- _Data for review_
========================================
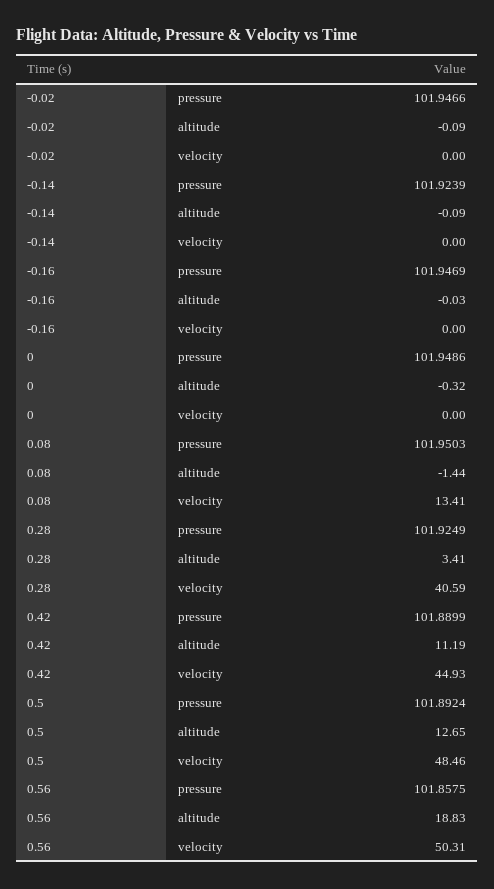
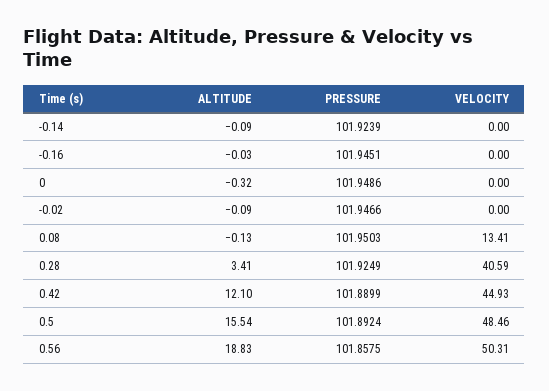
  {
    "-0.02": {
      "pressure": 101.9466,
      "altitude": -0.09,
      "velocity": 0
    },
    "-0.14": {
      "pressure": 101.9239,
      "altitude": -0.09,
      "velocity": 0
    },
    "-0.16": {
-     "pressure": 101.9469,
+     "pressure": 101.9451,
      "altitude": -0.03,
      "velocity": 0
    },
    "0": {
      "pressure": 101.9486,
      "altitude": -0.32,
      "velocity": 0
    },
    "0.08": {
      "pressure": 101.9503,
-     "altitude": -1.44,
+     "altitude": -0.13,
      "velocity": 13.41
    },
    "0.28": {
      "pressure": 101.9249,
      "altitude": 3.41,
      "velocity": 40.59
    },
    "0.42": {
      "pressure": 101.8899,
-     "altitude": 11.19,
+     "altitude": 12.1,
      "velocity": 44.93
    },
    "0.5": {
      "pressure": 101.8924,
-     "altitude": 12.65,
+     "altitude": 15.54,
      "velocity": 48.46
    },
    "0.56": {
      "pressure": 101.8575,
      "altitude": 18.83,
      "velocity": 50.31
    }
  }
========================================
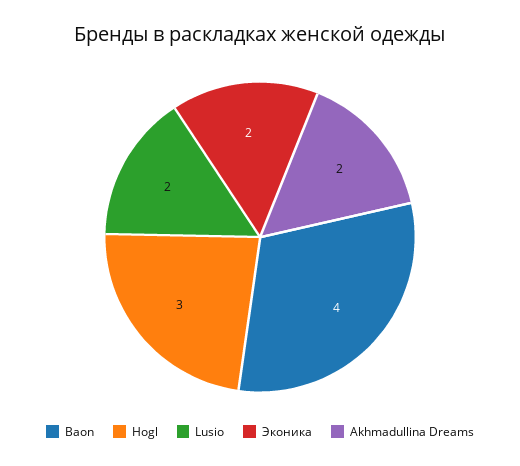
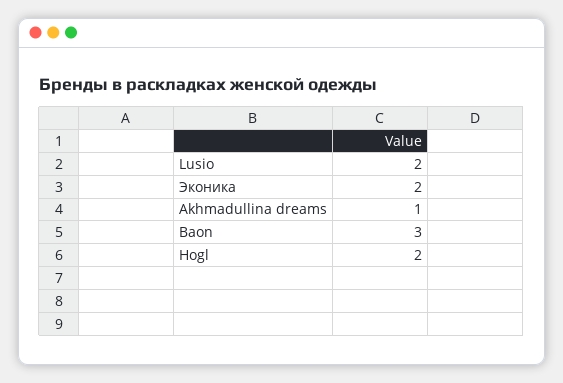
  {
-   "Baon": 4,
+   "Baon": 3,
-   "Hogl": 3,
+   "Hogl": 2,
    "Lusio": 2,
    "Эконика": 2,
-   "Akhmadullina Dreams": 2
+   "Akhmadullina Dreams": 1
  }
========================================
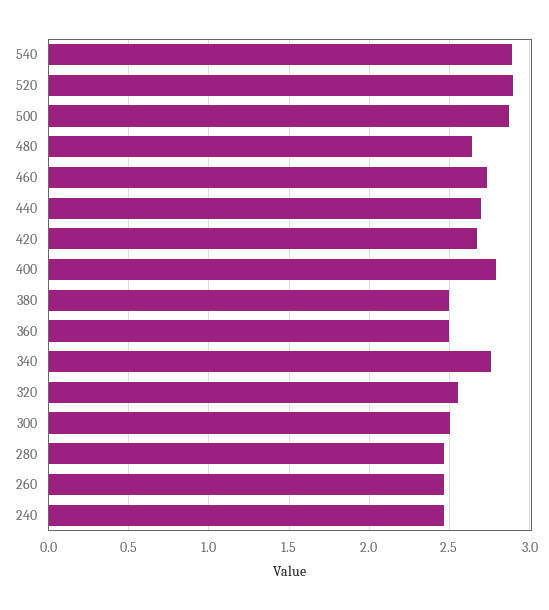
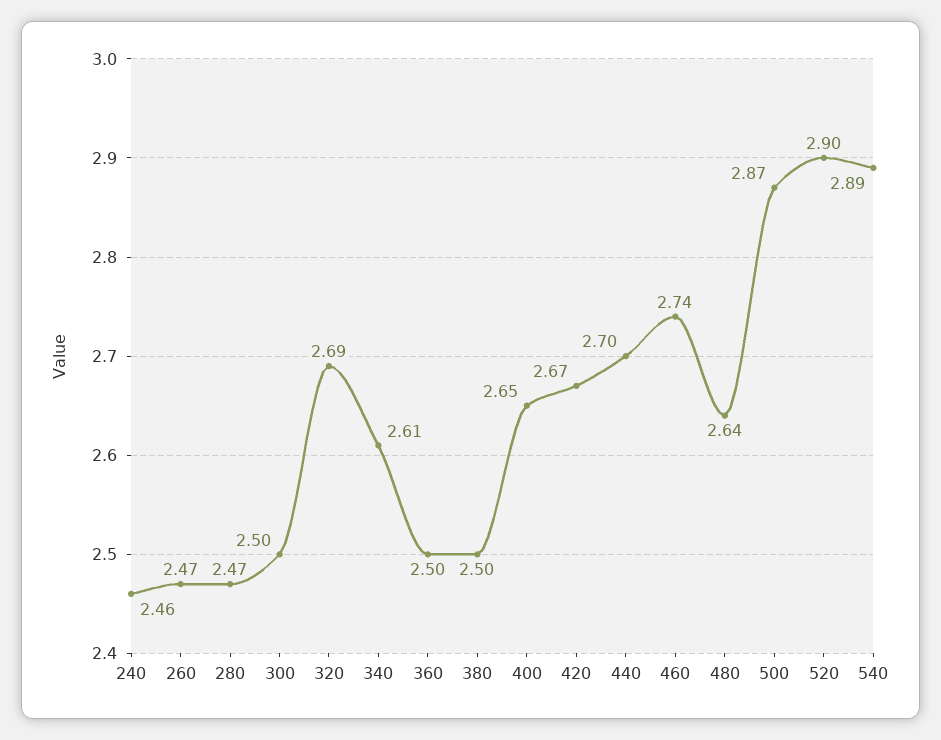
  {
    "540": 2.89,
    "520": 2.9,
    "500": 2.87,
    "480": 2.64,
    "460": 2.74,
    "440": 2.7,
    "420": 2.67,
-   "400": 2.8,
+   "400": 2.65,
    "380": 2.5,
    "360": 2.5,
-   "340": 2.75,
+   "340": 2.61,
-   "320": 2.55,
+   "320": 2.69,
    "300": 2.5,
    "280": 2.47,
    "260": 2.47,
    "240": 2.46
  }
========================================
- _Directions for this task_
Copy every line in the listing above where the string "Akhmadullina" turns up.

- _Exercise output_
-   "Akhmadullina Dreams": 2
+   "Akhmadullina Dreams": 1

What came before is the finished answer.